Ex-delegado brasiliense Laerte Bessa levanta a
bandeira da redução da maioridade penal por acreditar que, aos 16 anos, o jovem
tem conhecimento suficiente para saber o que faz
De volta este ano à Câmara dos
Deputados, o ex-delegado brasiliense Laerte Bessa levanta a bandeira da redução
da maioridade penal por acreditar que, aos 16 anos, o jovem tem conhecimento
suficiente para saber o que faz. “A evolução da sociedade, com o poder da
internet, a própria globalização da educação, isso tudo fortalece a
pessoa humana. E o moleque, com toda essa informação a seu favor, não
pode mais ser considerado um menor com 16 anos”, opina. O deputado federal
critica a postura dos deputados do PT e até da presidente da República, Dilma
Rousseff, contrários à alteração e denuncia: 34% dos homicídios foram cometidos
por menores.
Como está
avançando a tentativa de reduzir a maioridade penal?
Tem sido uma
luta, principalmente porque temos encontrado problemas com deputados,
principalmente do PT. E o governo federal tem tentado influenciar nessa questão
e isso tem dificultado nosso trabalho. A presidente da República, ao invés de
cuidar do povo brasileiro, se mete em um poder autônomo, que é o Legislativo,
em um caso em que a população se manifesta e exige que o Congresso vote. Tudo
que é bom, ela é contra.
Por que
reduzir a maioridade penal?
Eu entendo
hoje que a comunicação hoje está altamente massificada. A evolução da
sociedade, com o poder da internet, da informação, a própria globalização da
educação, isso tudo vem fortalecer a pessoa humana. E o moleque hoje, com toda
essa informação a seu favor, não pode mais ser considerado um menor com 16 anos.

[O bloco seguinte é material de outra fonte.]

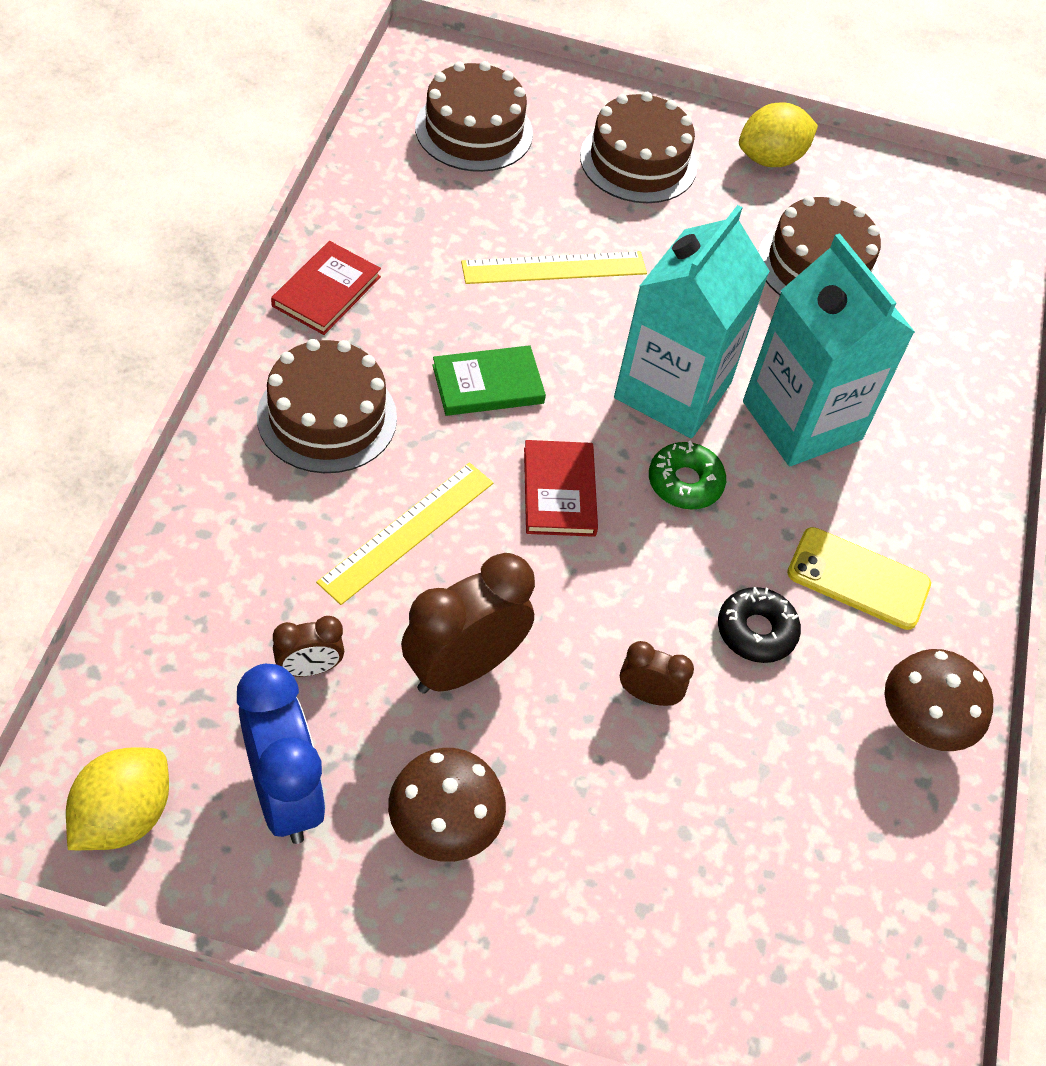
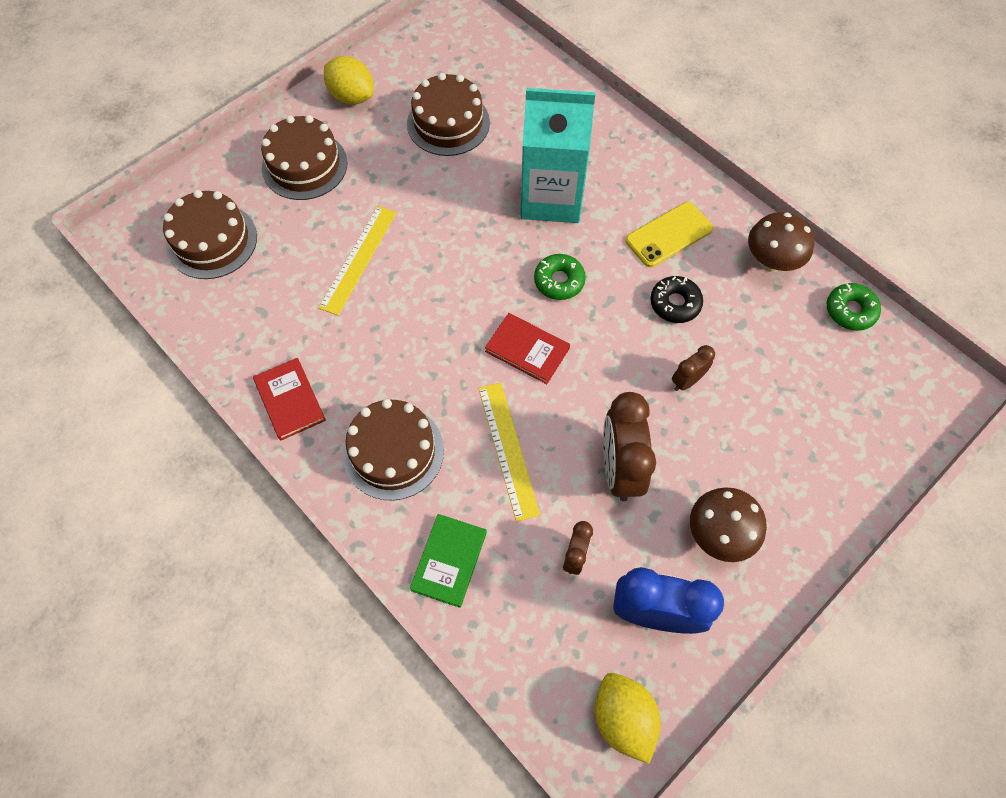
camera: 50 degrees left, 10 degrees up
green book [432,345,546,416] -> green book moved to [410,514,487,608]
turquoise carton [614,205,770,438] -> none
yellow lemon [739,102,818,167] -> yellow lemon turned 60 degrees counterclockwise [324,56,374,105]
none -> green donut [827,283,881,331]

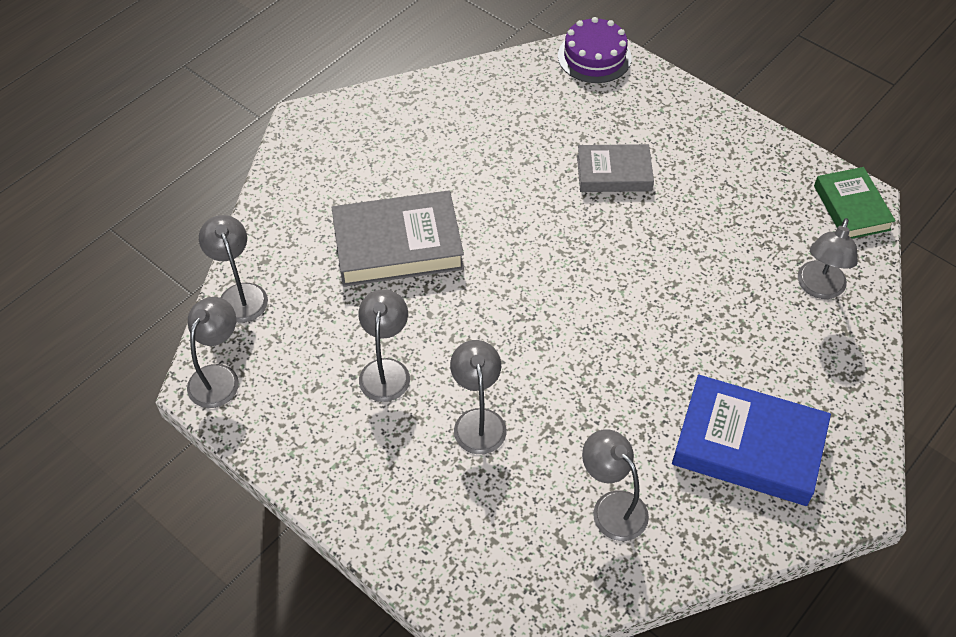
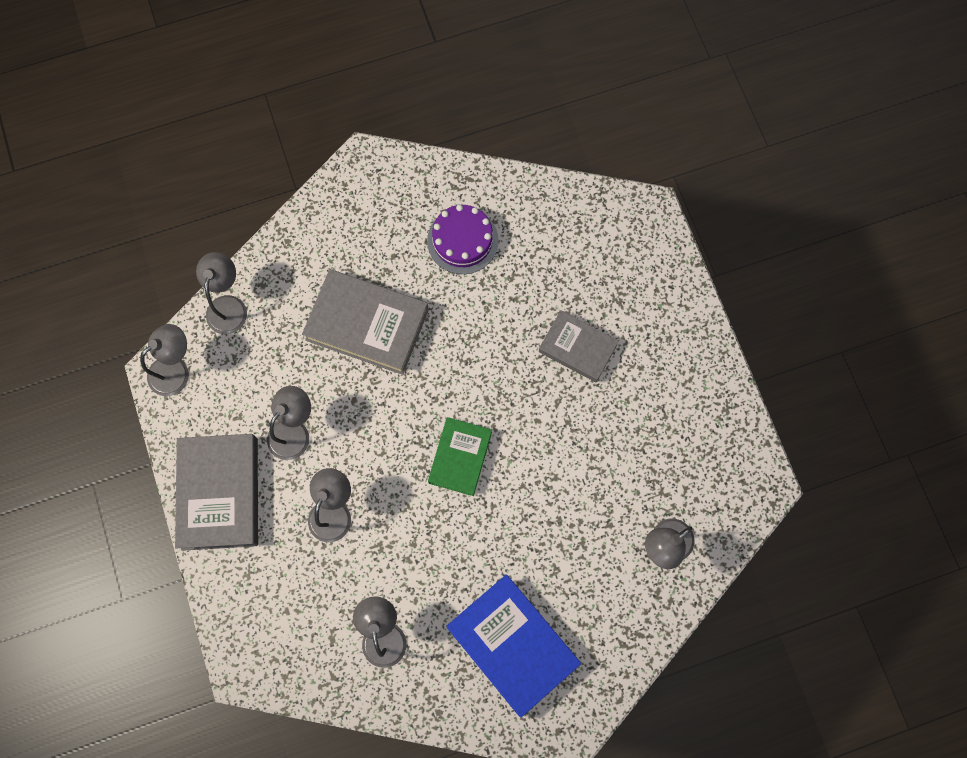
camera: 30 degrees right, 20 degrees up
purple cake [558,17,632,83] -> purple cake moved to [427,205,498,274]
green book [814,167,896,239] -> green book moved to [428,417,492,496]
none -> grey book [175,434,258,551]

A pessoa com 16 anos tem perfeito entendimento do ato ilícito que venha a
cometer. O cara de 16 anos sabe muito bem o que é certo e errado, ele sabe
votar, pode eleger o mandatário maior do nosso País. Porque não pode responder
criminalmente por seus atos ilícitos? Dizer que um menor de 16 anos é
adolescente é balela.
Mas eles
não seriam responsáveis por parcela relativamente pequena da violência no País?
Isso é coisa
de esquerdistas que têm interesse em que o País se mantenha com essa violência.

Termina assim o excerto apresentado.